▶ **Task goal**:
Show every line of the data that includes the word "However".

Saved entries
= Beginning of Section =
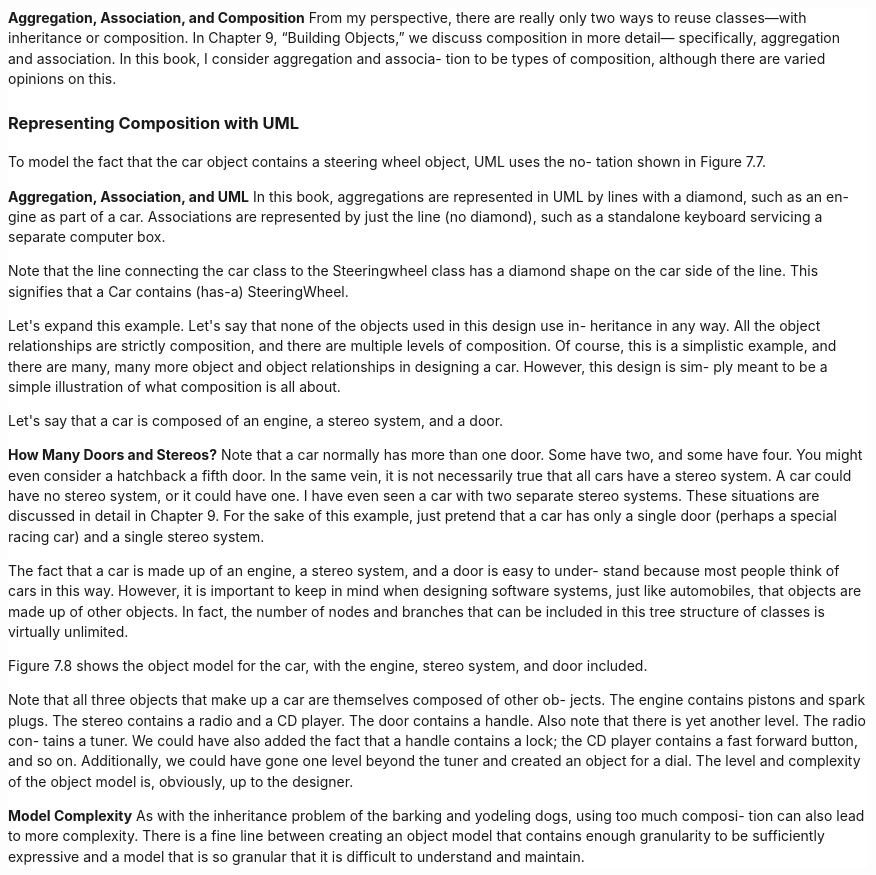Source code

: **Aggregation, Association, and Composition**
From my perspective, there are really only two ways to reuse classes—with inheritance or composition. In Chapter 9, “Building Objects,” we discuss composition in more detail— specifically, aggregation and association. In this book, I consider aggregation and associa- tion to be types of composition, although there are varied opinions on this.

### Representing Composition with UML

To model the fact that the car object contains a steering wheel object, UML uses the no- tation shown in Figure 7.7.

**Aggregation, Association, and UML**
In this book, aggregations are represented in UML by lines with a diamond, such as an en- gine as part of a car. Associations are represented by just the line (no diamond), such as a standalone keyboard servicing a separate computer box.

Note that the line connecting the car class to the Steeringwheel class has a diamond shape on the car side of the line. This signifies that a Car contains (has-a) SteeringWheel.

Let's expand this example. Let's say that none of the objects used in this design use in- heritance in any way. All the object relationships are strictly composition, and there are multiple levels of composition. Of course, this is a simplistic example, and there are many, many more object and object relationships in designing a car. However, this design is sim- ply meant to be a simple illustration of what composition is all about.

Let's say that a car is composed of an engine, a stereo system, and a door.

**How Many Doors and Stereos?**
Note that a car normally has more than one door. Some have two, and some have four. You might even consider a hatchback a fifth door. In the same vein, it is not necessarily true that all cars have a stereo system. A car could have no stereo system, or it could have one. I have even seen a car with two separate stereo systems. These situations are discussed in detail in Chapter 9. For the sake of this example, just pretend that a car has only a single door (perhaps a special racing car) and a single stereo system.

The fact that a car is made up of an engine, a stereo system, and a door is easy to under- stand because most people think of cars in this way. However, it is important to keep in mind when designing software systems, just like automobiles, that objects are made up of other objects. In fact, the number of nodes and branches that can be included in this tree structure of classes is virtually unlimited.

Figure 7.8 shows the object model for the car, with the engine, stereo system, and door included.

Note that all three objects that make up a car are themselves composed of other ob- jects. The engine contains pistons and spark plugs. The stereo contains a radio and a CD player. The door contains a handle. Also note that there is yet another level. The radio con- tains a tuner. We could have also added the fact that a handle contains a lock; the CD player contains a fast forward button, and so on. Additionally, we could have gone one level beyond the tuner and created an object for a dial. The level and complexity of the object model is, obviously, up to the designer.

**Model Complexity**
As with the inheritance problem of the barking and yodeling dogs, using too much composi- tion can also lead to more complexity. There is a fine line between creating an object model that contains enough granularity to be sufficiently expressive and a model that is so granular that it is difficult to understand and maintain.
= End of Section =
▶ **Answer area**:
Let's expand this example. Let's say that none of the objects used in this design use in- heritance in any way. All the object relationships are strictly composition, and there are multiple levels of composition. Of course, this is a simplistic example, and there are many, many more object and object relationships in designing a car. However, this design is sim- ply meant to be a simple illustration of what composition is all about.
The fact that a car is made up of an engine, a stereo system, and a door is easy to under- stand because most people think of cars in this way. However, it is important to keep in mind when designing software systems, just like automobiles, that objects are made up of other objects. In fact, the number of nodes and branches that can be included in this tree structure of classes is virtually unlimited.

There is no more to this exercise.